Nevertheless we must not ignore the fact that such aid may be, and often is, given without injury by those who, if the above reason is valid, ought to hesitate in giving it. In a way somewhat remarkable, medical men (taking, however, in most cases some precautions) daily visit patients suffering from fevers or kindred diseases, and but rarely take them. We must suppose that use, and perhaps an acquired mental indifference, unite to give them immunity; and yet, even if so, it is not easy to see how, during the earlier stages of their professional lives, they escape. Hospital nurses, too, apparently become impervious. So that the risks of evil run by those whose sympathies prompt them to adopt nursing as an occupation, are not so great as at first appears; and where the nursing is of those suffering from other than infectious diseases, it may be consistent with fairly good health.

That strange emotion, so difficult to analyze, the luxury of pity is an incentive to the sacrifices which nursing implies; and when with this there coexists a large share of the maternal instinct, which is in essence a love of the helpless, the care of the helpless sick becomes a source of subdued pleasure, which in large measure neutralizes the pain, and even makes the occupation a gratifying one.

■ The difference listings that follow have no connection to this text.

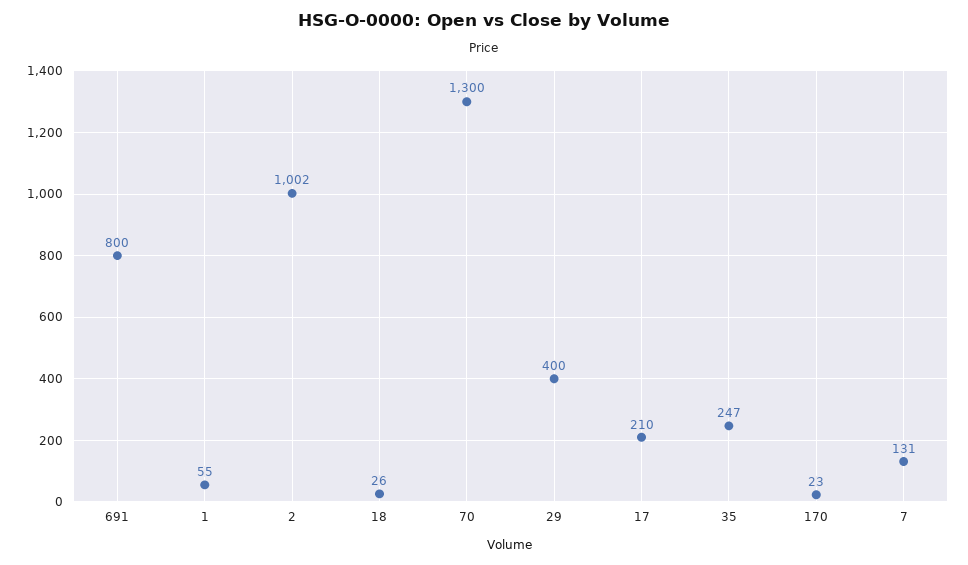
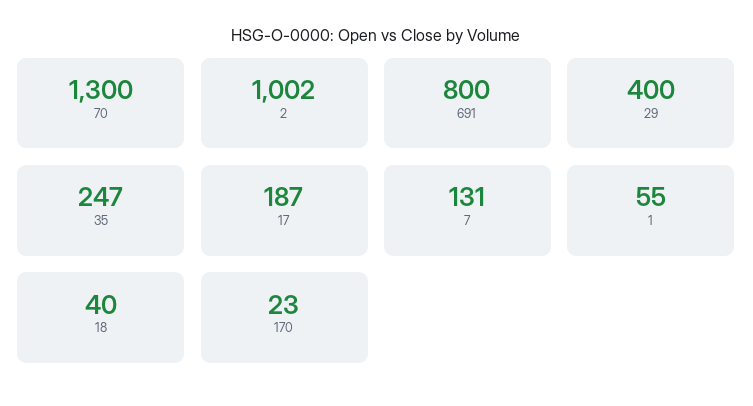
18: 26 -> 40
17: 210 -> 187

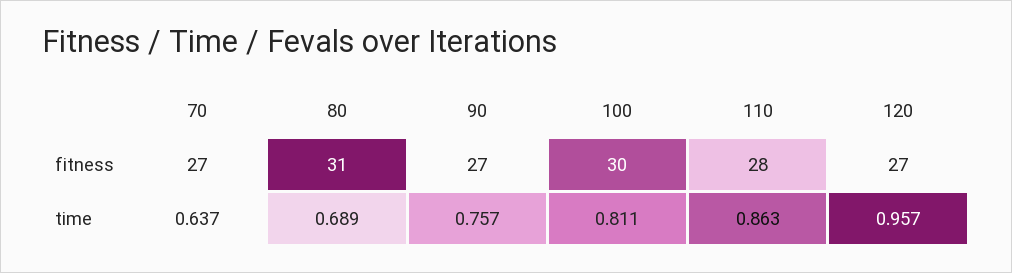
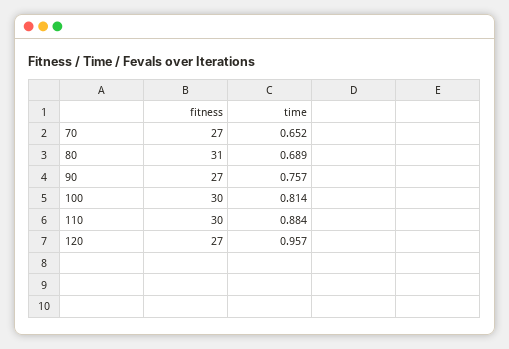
110, fitness: 28 -> 30
70, time: 0.637 -> 0.652
100, time: 0.811 -> 0.814
110, time: 0.863 -> 0.884

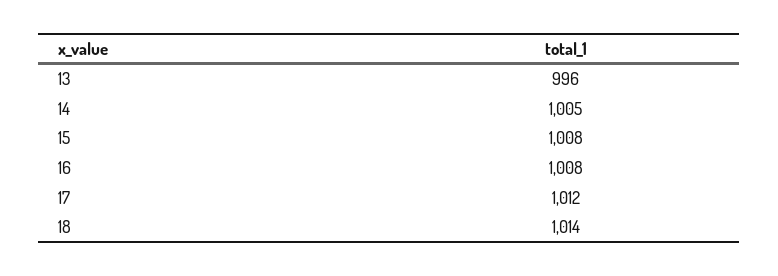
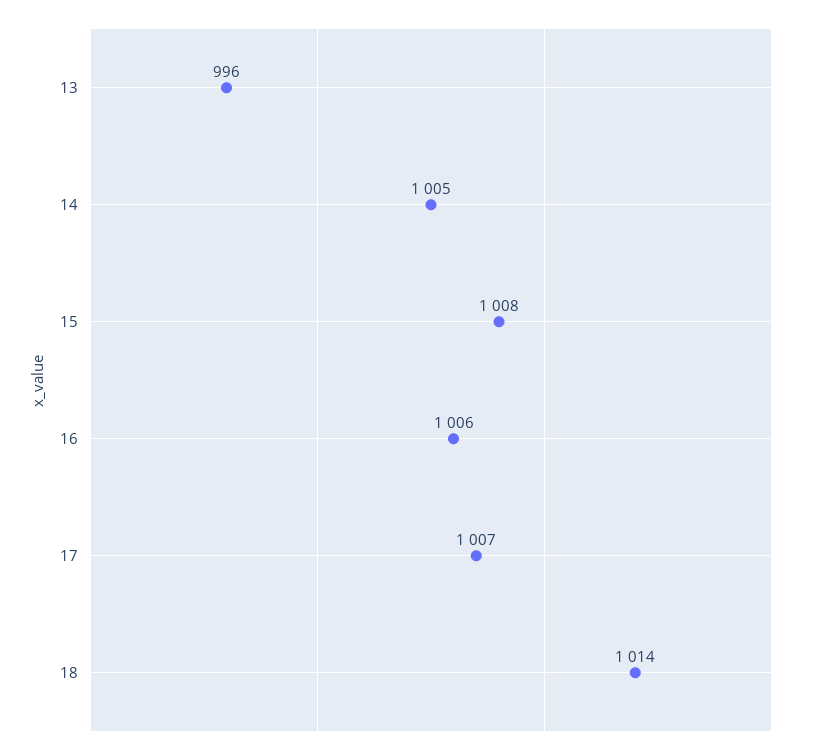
16: 1008 -> 1006
17: 1012 -> 1007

Without enjoining the beneficence which issues in these results, one may fitly look on and admire.

443. Though due regard for all circumstances puts some restraint on ministration to the sick who have no family claims, it puts no restraint on ministration to sufferers of another class–those who have met with accidents. Everyone is from time to time witness to injuries caused by falls, or by runaway horses, or by carriage collisions; and everyone is, in such cases, bound to render all possible assistance. None save those in whom the brutality of the barbarian still predominates, fail to feel contempt for the Pharisee in the parable and approval of the Samaritan.

But while the duty of caring for the injured is commonly recognized, as demanded even by the most ordinary beneficence, there is an ancillary duty which has only of late gained partial recognition–the duty of acquiring such knowledge and skill as shall make efficient the efforts to aid. Up to our own days, and even still in ninety-nine people out of a hundred, the wish to help the wounded or maimed is unaccompanied by instructed ability–nay, worse, is accompanied by an ignorance which leads to mischievous interferences. The anxiety to do something ends in doing harm; for there is commonly no adequate consciousness of the truth that there are many ways of going wrong to one way of going right.

Hence a provident beneficence suggests the acquirement of such surgical and medical knowledge as may be of avail to sufferers before professional aid can be obtained. Unqualified applause, then, must be given to those Ambulance Societies and kindred bodies, which seek to diffuse the requisite information and give by discipline the requisite skill. Unfortunately when there come the demands for the acquired knowledge and aptitude, the hoped for benefits are not always forthcoming: nervousness or indecision, or perhaps perplexity amid the various lessons which have been learned, leads to failure. Still, the inference to be drawn is not that such preparations for aiding the injured should be abandoned, but rather that they should be more thorough, and should in fact form a part of the education given to all.